▶ _TASK OBJECTIVE_:
The entries must be retyped exactly, down to the last line.

▶ _GIVEN ENTRIES_:

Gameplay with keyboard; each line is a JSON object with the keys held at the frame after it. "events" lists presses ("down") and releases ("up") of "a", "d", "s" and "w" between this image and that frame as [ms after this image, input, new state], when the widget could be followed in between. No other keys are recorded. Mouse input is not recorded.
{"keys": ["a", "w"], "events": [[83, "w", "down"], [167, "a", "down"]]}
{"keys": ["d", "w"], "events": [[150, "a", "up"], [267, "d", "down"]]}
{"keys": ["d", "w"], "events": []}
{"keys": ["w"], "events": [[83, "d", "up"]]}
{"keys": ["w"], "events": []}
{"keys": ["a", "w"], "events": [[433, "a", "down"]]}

▶ _SOLUTION BELOW_:
Gameplay with keyboard; each line is a JSON object with the keys held at the frame after it. "events" lists presses ("down") and releases ("up") of "a", "d", "s" and "w" between this image and that frame as [ms after this image, input, new state], when the widget could be followed in between. No other keys are recorded. Mouse input is not recorded.
{"keys": ["a", "w"], "events": [[83, "w", "down"], [167, "a", "down"]]}
{"keys": ["d", "w"], "events": [[150, "a", "up"], [267, "d", "down"]]}
{"keys": ["d", "w"], "events": []}
{"keys": ["w"], "events": [[83, "d", "up"]]}
{"keys": ["w"], "events": []}
{"keys": ["a", "w"], "events": [[433, "a", "down"]]}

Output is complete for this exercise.